Investors dived into risky investments in the build up to the financial crisis and missed out on the subsequent rally by swerving the other way into defensive portfolios, according to Arc’s survey of the past decade of discretionary management.

Arc, which collects data from roughly 50,000 different bespoke portfolios from 54 management firms, has analysed the returns from those portfolios in the past decade.

It found that the number of portfolios in its various risk categories, which vary from the more defensive Cautious up to Equity Risk at the highest level, varied depending on what investors had just experienced in the markets.

As a result, there was a huge increase in the number of equity risk portfolios in 2007 and 2008 in the build up to the financial crisis.

The Arc data then shows investors abandoning those risky portfolios and switching into Cautious or Balanced Asset portfolios throughout 2009 and 2010.

This meant that huge numbers of investors were in high risk portfolios when markets crashed and were in low risk portfolios when the markets rallied so failed to capture the full extent of the upside.

However, the most recent trend towards higher risk portfolios began in the middle of 2012, around the time that European Central Bank president Mario Draghi precipitated an extended market rally by pledging to do “whatever it takes” to save the eurozone.

That the increase in risky portfolios has broadly moved in line with the rally rather than reacting late and missing out appears to be a rare occurrence based on Arc’s data.

The consultancy firm said that the proportion of portfolios spread across its four risk categories is now back to roughly the same as it was a decade ago.

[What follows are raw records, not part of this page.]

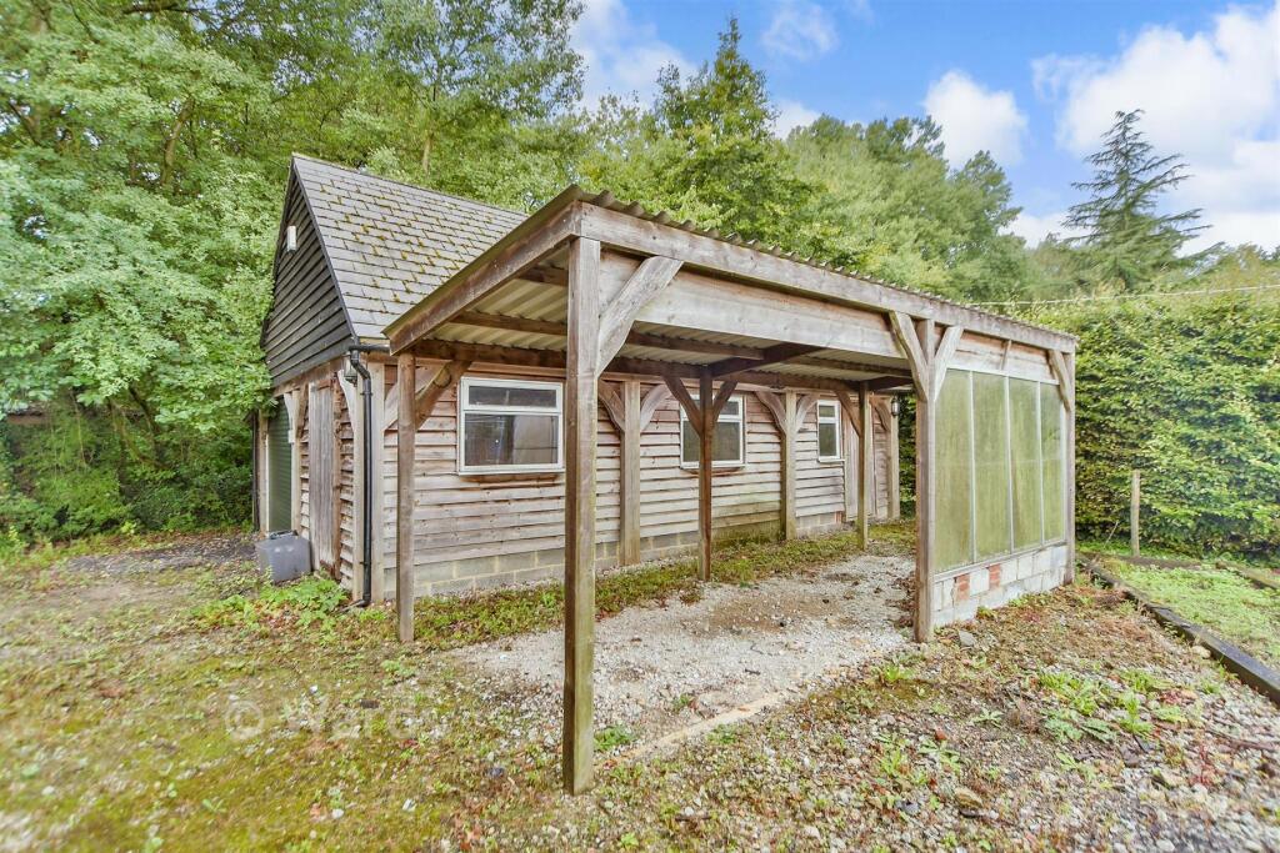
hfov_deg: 100.4
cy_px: 426
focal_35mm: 15
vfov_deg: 77.3
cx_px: 640
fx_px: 533
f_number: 4.5
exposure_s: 1/125
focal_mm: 10
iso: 500
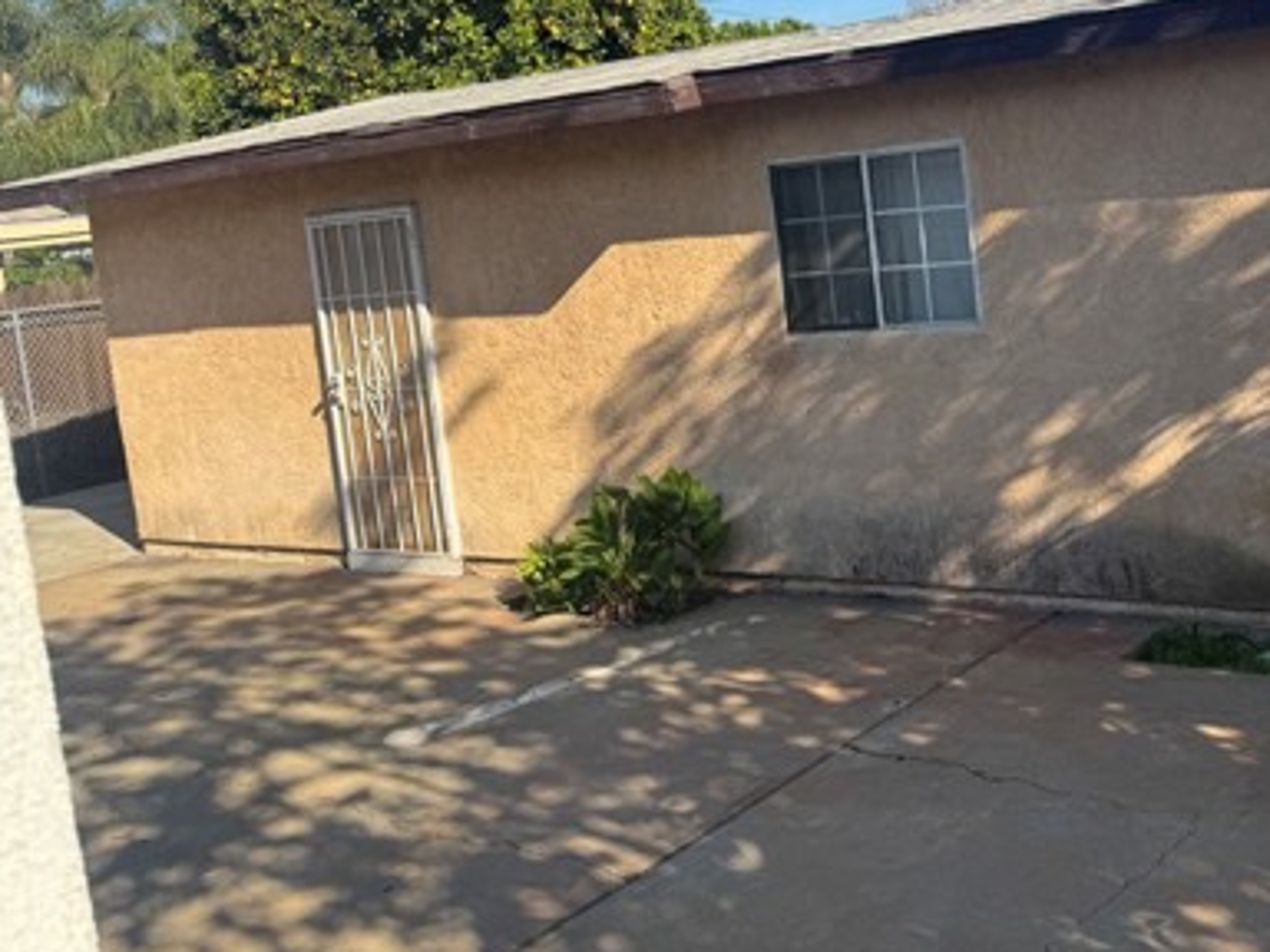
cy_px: 284
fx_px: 1468
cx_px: 1045
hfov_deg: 44.2
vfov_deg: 35.4
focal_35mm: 40
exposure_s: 1/3096
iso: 80
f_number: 1.78
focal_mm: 6.76
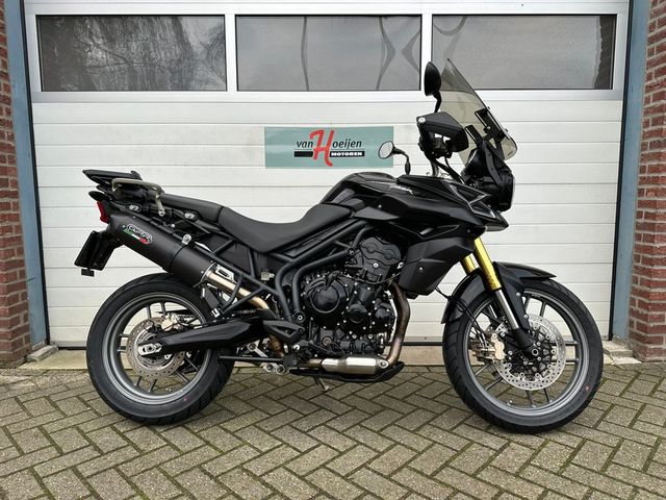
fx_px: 462
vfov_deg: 56.8
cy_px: 250
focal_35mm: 24
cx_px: 333
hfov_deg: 71.6
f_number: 1.78
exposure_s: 1/142
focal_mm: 6.86
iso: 64
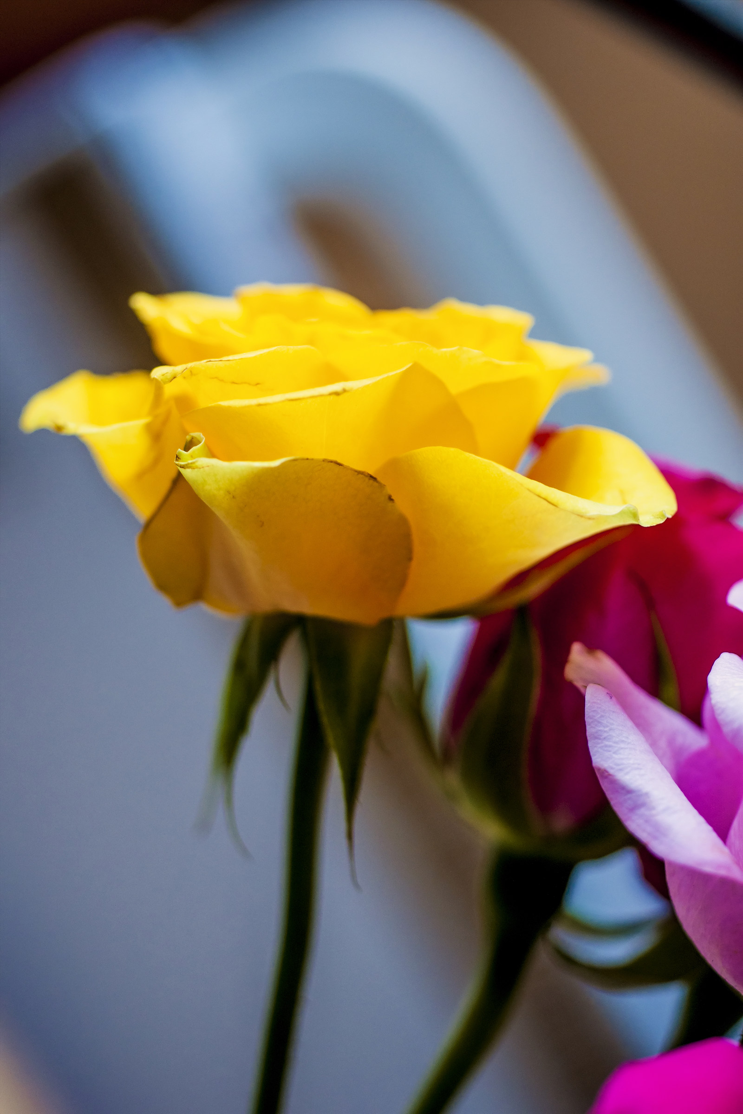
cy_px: 557
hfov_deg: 18.2
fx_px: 2322
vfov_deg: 27.0
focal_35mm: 75
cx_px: 372
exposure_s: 1/50
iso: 400
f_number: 2.8
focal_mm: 50
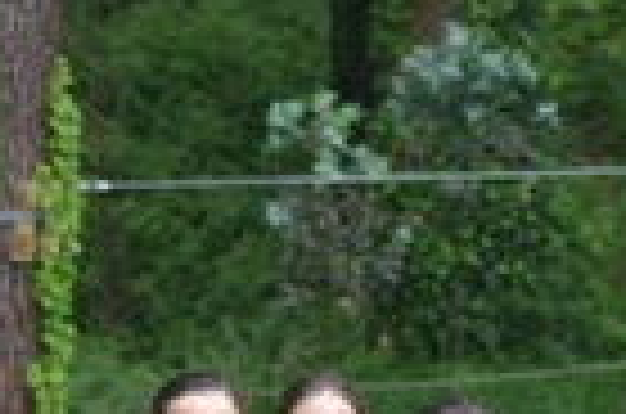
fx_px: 8414
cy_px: 596
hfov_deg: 4.2
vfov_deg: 2.8
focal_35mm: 485
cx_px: 1329
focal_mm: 70
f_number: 4.5
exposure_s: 1/320
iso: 400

However, the firm added: “The worry is that the path suggests that private client and charity investors have not learned the lessons of the past and tend to reduce portfolio risk after experiencing losses and increase portfolio risk after a period of equity market buoyancy.”

While discretionary managers manage clients’ money independently from any input from the client, the choice of risk level in the fund comes down to the clients’ own preference in conversations with the DFM or with their adviser.

So it is unclear how much of the reactive investment philosophy demonstrated by the Arc data is down to the client or the manager.

Arc said that the movement towards defensive portfolios in 2009 and 2010 happened because “investment managers and their clients sought to come to terms with the implications of the financial crisis”, suggesting it was a combination of the two.